Major platforms of Next generation sequencing

   Illumina sequencing

Illumina platform was first introduced by Solexa in 2006 later re-branded by Illumina. Two of the major platforms of illumine are HiSeq, MiSeq. This technology utilizes sequencing by synthesis approach where adapter ligated template molecules flow into flow cells made glass hollow from inside. Template hybridizes to primer on the flow cell surface and gets copied onto the flow cell. Basically, bridge amplification occurs which results in a generation of reverse complimentary copies of the template. Each cluster holds approximately 1 million copies of the original fragment. Each nucleotide added contains a base specific fluorescently labelled probe with chemically blocked OH group. The fluorescently labelled probe is probe is helpful in detection of nucleotide s being incorporated. These incorporated nucleotide s are then imaged using CCD camera and then DNA Polymerase removes 3’ block chemically to prepare each strand for next incorporation.

   454 Sequencing/Roche

Roche technology became commercialized in the year 2005 which uses bead based em-PCR (Emulsion PCR) approach to amplify the copies of template of DNA molecule. Later these beads are sequenced by pyrosequencing in parallel fashion. Pyrosequencing involves four different nucleotides flowed in sequential manner through solid surface wells, known as picotiter plates into which single bead is incorporated. Pyrosequencing is based on principle of generation of light signal through release of pyrophosphate (PPi) on each nucleotide incorporation. The signal intensity per nucleotide is recorded for each bead and later analyzed by CCD camera attached to computer system to detect the exact sequence.

-------

Problem 1: According to the text on next-generation sequencing platforms, in what year did Roche technology become commercialized?
Problem 2: Write the next part of the text on major next-generation sequencing platforms, starting after its final sentence.

-------

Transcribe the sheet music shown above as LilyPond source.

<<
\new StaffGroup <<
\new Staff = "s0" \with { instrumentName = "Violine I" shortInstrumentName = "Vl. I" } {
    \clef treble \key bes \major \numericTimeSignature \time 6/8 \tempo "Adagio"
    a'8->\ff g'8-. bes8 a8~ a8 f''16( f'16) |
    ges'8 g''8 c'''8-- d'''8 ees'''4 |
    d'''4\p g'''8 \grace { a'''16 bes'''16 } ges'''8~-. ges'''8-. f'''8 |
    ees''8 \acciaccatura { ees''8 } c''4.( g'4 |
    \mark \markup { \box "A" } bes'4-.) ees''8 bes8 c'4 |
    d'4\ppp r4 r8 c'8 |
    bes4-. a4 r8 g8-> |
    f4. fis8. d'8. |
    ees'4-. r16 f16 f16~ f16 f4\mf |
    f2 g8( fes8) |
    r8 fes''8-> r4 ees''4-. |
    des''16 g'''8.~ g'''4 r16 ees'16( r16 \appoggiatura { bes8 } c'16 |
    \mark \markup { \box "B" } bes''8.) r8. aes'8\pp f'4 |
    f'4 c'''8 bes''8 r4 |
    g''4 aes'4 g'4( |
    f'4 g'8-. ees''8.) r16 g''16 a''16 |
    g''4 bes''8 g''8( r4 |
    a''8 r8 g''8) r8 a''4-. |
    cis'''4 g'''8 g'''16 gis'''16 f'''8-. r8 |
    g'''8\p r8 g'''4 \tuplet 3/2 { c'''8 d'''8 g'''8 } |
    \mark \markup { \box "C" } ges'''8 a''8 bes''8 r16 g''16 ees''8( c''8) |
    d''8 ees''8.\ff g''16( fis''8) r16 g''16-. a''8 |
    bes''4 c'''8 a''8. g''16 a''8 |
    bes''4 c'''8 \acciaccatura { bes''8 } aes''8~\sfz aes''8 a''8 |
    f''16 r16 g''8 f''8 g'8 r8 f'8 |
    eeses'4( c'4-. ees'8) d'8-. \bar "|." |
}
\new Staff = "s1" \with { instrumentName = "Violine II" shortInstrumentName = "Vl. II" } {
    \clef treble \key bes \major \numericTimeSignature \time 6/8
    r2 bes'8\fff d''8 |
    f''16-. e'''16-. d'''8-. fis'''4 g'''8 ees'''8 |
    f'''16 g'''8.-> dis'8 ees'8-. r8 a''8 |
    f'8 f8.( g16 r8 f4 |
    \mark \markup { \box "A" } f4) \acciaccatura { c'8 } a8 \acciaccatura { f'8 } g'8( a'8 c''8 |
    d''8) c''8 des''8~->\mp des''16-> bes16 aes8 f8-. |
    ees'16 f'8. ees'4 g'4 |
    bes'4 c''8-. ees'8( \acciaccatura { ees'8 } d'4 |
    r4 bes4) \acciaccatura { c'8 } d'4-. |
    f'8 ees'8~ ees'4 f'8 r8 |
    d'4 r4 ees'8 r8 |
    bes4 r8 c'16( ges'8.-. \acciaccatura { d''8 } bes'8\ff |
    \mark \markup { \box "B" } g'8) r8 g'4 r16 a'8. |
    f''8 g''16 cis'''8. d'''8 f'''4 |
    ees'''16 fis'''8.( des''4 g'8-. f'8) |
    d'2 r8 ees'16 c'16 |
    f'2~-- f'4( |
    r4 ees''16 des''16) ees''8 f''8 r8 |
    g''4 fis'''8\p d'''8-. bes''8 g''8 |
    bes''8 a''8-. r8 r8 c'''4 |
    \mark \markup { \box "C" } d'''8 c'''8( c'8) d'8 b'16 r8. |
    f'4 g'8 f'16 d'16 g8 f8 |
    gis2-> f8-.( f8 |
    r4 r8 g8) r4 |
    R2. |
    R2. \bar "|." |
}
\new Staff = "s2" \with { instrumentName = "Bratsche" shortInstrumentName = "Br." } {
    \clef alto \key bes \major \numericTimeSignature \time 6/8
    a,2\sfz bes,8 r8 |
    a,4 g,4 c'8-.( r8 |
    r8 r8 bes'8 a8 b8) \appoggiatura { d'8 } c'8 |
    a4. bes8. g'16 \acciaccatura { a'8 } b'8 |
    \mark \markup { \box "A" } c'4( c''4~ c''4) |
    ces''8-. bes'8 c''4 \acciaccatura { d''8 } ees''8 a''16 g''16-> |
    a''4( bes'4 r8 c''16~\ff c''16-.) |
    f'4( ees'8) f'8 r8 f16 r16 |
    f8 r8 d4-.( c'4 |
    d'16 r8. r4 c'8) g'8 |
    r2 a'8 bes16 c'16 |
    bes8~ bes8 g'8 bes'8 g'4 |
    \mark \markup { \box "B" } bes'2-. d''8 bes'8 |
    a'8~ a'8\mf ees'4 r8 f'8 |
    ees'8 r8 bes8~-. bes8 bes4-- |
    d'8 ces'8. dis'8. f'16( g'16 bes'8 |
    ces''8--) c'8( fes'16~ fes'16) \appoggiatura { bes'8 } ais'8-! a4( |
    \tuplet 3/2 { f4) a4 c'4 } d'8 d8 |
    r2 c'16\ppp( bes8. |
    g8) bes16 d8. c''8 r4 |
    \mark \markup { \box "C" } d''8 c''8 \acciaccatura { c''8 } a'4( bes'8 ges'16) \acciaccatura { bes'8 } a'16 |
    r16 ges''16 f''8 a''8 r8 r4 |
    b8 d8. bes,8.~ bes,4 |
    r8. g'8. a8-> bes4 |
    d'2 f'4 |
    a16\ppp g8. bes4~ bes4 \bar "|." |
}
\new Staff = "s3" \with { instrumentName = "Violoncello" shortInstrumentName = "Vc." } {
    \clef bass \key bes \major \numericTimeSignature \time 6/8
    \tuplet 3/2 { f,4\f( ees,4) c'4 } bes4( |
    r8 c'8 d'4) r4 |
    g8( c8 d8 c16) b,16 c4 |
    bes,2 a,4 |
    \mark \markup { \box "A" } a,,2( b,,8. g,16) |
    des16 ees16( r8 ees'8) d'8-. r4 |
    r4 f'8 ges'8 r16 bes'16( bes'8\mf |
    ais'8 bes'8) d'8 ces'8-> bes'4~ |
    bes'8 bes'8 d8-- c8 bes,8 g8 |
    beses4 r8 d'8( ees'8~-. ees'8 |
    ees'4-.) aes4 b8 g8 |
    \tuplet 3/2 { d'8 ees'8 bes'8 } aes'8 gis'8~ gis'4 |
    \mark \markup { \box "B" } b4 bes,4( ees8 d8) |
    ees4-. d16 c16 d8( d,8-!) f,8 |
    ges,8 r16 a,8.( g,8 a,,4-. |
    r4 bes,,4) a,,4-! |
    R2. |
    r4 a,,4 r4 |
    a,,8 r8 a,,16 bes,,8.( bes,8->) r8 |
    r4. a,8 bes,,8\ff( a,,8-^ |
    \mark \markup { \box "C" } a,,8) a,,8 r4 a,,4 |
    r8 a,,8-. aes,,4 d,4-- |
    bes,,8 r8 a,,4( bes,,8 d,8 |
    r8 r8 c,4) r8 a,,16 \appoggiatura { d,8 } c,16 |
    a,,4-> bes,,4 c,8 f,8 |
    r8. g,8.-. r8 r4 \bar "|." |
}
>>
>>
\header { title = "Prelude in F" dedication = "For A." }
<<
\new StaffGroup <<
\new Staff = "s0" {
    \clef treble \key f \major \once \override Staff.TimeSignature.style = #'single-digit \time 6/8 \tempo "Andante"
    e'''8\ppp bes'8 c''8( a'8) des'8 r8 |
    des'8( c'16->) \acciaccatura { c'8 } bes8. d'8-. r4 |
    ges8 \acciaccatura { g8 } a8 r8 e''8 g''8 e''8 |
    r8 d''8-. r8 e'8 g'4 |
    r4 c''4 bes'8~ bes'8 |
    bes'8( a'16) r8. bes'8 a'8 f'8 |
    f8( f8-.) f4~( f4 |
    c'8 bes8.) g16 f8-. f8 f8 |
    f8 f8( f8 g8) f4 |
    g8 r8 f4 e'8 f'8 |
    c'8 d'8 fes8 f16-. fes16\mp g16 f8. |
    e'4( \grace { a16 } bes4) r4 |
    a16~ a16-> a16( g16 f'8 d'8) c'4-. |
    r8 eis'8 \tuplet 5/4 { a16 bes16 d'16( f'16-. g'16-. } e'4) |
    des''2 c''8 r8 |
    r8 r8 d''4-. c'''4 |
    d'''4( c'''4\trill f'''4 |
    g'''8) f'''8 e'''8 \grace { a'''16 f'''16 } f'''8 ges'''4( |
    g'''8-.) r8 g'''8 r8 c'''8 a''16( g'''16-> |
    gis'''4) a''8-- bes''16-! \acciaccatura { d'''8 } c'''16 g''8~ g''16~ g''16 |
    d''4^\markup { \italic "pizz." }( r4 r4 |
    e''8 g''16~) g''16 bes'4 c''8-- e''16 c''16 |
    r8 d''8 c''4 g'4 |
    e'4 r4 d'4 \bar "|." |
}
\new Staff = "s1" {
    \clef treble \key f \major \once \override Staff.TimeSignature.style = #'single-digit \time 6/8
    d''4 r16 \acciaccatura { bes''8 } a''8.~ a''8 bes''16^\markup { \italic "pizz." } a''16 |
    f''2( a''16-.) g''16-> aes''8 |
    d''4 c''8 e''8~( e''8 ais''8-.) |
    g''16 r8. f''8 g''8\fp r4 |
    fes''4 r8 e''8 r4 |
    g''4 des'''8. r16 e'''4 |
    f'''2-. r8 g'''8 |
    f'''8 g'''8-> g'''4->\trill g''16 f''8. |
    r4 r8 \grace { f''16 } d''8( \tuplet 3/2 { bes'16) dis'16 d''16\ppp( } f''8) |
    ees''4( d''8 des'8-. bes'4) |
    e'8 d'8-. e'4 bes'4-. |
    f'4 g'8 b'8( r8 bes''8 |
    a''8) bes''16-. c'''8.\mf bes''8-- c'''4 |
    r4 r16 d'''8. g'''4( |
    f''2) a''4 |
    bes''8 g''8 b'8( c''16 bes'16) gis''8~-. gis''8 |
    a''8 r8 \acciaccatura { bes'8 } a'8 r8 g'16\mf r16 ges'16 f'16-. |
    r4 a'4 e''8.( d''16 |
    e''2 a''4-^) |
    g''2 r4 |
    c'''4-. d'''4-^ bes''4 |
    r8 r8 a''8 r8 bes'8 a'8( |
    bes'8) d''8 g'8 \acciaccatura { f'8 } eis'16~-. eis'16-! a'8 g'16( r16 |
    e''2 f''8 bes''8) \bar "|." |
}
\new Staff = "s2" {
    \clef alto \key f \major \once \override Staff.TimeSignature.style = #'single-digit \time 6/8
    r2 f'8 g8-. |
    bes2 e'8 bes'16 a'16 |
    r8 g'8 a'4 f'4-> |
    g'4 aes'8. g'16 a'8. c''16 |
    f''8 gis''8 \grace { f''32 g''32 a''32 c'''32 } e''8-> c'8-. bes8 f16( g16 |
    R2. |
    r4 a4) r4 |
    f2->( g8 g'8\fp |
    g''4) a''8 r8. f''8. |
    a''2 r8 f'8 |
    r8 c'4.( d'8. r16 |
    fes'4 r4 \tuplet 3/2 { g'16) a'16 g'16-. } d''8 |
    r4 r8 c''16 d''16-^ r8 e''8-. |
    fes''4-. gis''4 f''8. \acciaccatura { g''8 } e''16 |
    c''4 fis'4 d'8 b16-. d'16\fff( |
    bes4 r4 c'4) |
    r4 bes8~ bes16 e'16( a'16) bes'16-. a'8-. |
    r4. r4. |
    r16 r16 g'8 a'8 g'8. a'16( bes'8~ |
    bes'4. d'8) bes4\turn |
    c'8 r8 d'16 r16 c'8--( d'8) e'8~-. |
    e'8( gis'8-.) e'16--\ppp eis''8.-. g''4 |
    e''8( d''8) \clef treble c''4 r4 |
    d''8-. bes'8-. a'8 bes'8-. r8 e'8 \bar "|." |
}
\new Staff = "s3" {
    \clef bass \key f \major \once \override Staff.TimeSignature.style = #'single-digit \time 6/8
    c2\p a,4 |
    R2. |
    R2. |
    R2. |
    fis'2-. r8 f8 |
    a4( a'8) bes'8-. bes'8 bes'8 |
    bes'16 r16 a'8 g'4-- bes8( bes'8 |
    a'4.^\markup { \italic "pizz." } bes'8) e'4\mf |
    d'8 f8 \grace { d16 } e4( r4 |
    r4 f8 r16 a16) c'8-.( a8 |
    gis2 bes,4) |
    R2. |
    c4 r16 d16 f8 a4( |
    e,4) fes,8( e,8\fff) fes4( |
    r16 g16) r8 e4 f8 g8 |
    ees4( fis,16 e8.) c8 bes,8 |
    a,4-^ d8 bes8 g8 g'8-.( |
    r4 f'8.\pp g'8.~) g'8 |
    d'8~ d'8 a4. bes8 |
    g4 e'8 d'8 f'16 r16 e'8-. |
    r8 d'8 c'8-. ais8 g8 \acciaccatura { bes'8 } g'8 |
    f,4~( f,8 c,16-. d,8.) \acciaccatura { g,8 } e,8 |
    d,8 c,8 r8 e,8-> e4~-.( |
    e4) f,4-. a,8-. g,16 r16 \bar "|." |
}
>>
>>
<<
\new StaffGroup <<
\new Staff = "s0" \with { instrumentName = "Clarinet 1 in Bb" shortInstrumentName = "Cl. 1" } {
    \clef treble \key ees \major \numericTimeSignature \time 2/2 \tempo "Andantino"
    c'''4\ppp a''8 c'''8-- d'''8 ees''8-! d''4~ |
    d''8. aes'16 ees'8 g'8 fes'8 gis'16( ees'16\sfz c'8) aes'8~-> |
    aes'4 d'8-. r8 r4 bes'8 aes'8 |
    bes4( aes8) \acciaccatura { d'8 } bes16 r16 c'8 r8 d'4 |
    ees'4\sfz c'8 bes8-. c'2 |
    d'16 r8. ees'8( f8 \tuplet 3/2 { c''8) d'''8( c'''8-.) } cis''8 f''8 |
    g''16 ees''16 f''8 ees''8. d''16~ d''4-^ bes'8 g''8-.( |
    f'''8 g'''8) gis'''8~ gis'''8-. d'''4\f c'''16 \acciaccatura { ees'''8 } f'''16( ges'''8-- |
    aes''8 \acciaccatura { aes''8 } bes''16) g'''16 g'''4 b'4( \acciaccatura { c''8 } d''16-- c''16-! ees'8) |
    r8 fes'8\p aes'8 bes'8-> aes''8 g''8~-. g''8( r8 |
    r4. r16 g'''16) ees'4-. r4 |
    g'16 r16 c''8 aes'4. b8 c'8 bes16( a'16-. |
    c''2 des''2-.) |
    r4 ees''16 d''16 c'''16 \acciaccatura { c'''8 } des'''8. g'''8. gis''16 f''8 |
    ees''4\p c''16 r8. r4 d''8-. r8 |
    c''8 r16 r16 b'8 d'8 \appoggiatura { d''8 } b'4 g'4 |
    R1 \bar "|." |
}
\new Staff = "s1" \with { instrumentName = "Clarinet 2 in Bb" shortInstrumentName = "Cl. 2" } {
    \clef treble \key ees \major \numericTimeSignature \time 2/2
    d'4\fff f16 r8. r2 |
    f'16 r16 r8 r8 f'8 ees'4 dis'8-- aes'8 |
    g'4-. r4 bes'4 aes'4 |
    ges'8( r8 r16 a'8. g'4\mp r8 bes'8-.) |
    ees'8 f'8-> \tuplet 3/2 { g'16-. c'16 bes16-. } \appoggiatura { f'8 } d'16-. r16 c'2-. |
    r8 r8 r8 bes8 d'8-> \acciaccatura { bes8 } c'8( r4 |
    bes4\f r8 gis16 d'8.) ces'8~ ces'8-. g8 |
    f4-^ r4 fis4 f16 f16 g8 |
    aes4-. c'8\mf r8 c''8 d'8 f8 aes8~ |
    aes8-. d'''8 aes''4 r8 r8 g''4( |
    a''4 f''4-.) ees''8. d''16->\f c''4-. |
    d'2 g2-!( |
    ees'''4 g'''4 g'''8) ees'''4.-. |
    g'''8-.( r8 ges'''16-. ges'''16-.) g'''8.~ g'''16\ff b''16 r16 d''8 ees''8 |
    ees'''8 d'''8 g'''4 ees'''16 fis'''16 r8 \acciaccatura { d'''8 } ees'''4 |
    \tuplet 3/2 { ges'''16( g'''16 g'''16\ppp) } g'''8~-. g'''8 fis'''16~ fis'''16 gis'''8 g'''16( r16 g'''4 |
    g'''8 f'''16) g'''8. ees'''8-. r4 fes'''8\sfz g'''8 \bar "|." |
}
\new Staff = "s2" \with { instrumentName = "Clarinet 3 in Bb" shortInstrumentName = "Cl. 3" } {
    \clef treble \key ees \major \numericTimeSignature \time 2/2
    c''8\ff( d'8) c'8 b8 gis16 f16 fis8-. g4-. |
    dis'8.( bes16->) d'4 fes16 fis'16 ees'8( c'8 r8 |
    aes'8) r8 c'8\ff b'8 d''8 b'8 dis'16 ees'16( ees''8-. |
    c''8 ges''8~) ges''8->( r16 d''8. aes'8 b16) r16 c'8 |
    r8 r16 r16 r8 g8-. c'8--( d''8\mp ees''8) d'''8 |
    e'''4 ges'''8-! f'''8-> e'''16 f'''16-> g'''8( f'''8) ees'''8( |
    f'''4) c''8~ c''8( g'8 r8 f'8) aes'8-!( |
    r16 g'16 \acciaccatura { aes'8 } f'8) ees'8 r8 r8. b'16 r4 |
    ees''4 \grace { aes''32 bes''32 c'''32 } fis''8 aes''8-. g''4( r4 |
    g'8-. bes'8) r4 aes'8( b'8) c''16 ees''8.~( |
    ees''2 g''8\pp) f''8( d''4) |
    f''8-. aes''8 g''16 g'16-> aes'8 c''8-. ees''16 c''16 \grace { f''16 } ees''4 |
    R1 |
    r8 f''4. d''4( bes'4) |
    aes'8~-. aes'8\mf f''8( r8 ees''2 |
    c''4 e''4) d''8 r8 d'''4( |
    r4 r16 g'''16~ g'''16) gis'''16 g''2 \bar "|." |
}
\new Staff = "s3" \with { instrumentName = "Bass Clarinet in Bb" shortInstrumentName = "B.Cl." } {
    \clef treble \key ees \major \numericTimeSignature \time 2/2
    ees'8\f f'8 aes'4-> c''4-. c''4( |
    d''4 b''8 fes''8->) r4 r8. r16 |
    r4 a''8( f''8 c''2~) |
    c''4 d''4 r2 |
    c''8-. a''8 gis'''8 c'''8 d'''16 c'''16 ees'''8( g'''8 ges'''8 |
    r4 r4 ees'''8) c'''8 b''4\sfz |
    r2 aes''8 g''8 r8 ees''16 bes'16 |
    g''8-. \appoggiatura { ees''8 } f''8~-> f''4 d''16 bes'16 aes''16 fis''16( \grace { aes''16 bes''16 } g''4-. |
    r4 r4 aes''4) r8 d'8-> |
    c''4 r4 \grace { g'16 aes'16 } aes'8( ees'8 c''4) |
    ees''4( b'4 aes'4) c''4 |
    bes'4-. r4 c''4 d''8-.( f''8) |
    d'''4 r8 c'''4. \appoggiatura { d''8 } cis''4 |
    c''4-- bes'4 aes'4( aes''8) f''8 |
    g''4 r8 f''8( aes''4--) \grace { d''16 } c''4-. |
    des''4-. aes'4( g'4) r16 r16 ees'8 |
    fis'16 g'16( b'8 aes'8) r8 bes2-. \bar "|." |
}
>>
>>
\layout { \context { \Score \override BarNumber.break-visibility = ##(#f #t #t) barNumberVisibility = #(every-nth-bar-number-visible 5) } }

-------

Answer section 1: 2005

Answer section 2:
    ABI SOLiD

Sequencing by Oligonucleotide Ligation and Detection is developed by life technologies and has been commercially available in the year 2006. This Technology is similar to Roche technology but the only difference is that the beads in SOLiD are smaller as compared to Roche sequencers. A library of DNA fragments is used to prepare clonal bead populations. Only one fragment with universal adapter is present on each bead so that the starting sequence of every fragment is both known and identical. The resulting PCR products attached to the beads are then covalently bound to a glass slide. Primers hybridize to the adapter sequence within the library template. Later a set of four fluorescently labelled probes of 16 dinucleotide groupings compete for ligation for the sequencing primer. The nucleotides are recognized by analyzing the color light emitted as a result of two consecutive ligation reactions. One of the drawback of this system is the issues with sequencing palindromic sequences.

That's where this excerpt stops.